(Dataset entries)

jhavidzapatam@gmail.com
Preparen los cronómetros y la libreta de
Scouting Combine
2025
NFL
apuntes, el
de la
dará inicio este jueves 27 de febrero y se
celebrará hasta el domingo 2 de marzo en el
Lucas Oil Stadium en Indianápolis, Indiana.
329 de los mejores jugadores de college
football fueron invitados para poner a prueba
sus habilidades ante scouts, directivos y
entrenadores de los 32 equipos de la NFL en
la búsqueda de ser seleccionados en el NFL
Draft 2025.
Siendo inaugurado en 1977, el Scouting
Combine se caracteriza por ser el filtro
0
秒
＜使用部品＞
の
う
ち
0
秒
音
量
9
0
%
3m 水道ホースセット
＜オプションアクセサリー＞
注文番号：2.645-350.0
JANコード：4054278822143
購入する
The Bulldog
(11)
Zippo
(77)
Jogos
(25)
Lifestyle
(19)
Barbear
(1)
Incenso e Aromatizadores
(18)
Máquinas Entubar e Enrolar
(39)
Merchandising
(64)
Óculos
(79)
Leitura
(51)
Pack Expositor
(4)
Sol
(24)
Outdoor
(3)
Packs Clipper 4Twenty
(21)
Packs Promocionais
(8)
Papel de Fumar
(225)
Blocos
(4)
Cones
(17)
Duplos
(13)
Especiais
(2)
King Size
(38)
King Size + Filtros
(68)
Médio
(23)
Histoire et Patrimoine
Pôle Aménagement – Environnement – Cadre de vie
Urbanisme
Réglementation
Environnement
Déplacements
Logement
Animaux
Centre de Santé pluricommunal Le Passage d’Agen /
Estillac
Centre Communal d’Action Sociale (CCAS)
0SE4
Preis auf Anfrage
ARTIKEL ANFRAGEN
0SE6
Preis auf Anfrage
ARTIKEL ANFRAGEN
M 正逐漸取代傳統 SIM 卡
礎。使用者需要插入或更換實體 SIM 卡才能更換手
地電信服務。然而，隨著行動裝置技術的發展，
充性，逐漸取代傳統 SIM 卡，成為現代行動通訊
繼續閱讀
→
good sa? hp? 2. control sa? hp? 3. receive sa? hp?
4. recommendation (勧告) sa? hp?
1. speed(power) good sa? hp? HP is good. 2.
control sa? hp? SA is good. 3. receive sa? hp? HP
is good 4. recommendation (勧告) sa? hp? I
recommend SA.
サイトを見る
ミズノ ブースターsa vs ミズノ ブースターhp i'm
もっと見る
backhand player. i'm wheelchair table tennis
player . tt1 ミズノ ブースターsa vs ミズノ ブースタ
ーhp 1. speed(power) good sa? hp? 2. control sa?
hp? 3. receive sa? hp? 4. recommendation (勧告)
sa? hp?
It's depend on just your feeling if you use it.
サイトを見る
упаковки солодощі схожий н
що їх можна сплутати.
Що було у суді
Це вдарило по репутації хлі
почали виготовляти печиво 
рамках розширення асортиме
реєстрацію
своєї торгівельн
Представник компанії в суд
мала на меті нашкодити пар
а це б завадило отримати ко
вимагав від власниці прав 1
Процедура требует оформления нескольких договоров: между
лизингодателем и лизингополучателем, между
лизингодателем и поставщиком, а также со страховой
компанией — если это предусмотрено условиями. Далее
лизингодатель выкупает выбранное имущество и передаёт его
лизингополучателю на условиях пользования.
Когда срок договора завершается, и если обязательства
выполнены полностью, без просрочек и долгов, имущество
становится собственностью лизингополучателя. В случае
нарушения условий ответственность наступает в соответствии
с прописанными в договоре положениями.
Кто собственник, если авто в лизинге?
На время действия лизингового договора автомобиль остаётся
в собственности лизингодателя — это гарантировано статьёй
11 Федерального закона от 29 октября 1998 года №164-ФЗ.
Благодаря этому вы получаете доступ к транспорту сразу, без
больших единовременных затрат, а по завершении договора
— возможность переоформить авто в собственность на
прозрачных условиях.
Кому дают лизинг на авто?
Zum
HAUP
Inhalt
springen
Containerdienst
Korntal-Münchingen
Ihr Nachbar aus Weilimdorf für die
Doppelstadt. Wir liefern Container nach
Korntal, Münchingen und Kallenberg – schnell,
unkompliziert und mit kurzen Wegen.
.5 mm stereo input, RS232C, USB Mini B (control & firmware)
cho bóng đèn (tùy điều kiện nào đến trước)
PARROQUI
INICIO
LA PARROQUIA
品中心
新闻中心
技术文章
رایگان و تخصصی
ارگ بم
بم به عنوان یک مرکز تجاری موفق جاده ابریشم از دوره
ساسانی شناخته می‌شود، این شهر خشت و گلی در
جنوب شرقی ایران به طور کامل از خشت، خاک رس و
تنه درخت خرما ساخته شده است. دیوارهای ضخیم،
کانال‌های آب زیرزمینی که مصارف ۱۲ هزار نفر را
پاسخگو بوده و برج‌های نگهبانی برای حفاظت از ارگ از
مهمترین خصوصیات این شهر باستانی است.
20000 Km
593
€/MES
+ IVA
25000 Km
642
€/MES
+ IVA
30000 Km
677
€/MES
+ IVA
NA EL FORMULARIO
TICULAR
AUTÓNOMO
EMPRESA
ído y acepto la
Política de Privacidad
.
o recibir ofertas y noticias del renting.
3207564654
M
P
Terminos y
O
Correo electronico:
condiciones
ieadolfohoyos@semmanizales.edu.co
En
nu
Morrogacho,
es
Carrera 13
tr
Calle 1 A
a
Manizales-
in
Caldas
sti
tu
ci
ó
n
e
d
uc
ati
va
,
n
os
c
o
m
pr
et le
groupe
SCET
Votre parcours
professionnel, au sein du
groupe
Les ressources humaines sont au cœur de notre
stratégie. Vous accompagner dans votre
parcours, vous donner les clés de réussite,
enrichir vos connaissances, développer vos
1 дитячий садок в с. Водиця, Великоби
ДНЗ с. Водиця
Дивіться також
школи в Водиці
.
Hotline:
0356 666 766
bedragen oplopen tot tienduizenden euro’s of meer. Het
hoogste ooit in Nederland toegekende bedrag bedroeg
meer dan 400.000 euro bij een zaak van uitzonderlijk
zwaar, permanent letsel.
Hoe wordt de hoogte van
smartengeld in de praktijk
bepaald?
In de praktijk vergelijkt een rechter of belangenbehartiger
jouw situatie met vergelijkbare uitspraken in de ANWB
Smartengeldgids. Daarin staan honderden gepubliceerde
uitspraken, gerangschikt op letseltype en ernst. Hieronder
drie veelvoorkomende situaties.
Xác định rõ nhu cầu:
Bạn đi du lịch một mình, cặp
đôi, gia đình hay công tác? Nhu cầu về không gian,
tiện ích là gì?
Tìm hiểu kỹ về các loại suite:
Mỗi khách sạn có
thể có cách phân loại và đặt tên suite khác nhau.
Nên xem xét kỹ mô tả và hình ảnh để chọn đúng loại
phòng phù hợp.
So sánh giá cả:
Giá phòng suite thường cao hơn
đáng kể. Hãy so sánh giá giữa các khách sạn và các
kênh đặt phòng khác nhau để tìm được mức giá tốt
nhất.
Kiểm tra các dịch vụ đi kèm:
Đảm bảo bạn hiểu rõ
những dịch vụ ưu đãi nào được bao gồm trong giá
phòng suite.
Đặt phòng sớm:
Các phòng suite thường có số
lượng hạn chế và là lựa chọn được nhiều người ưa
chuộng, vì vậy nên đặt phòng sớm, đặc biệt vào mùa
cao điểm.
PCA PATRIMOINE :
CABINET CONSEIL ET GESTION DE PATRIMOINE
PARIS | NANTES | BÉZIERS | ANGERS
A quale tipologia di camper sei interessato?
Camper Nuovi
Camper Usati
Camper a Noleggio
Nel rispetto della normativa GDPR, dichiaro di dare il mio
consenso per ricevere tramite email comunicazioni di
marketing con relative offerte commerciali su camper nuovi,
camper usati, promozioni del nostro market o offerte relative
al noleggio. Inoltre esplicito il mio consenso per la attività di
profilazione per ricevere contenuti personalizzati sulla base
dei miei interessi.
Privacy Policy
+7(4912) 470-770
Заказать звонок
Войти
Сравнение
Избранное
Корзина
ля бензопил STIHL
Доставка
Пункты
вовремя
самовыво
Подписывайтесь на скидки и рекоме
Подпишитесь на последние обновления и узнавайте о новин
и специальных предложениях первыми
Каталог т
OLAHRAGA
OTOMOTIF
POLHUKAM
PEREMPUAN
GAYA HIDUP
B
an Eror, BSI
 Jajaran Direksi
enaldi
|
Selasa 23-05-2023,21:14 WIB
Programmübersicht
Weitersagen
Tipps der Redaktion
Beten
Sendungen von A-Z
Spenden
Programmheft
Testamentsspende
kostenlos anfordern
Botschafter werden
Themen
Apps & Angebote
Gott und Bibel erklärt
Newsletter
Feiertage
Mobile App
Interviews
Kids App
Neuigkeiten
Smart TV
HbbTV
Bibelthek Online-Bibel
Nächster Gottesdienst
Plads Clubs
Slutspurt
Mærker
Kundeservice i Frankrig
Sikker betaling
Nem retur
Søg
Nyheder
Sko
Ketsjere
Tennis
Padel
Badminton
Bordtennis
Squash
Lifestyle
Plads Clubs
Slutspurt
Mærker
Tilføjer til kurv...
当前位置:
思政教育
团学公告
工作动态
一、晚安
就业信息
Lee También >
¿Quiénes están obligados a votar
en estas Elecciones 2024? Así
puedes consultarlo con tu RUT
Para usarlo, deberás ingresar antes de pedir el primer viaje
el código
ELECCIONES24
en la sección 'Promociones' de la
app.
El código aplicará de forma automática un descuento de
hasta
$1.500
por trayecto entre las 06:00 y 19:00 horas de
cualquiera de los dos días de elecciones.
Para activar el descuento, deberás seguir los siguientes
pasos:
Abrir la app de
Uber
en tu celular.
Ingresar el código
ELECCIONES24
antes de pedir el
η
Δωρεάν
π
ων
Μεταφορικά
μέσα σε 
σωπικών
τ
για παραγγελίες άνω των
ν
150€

(End Dataset entries)

● **Assignment**
Where does the string "sánh" appear in the records above? Return every line that holds it.

● **Written solution**
So sánh giá cả:
đáng kể. Hãy so sánh giá giữa các khách sạn và các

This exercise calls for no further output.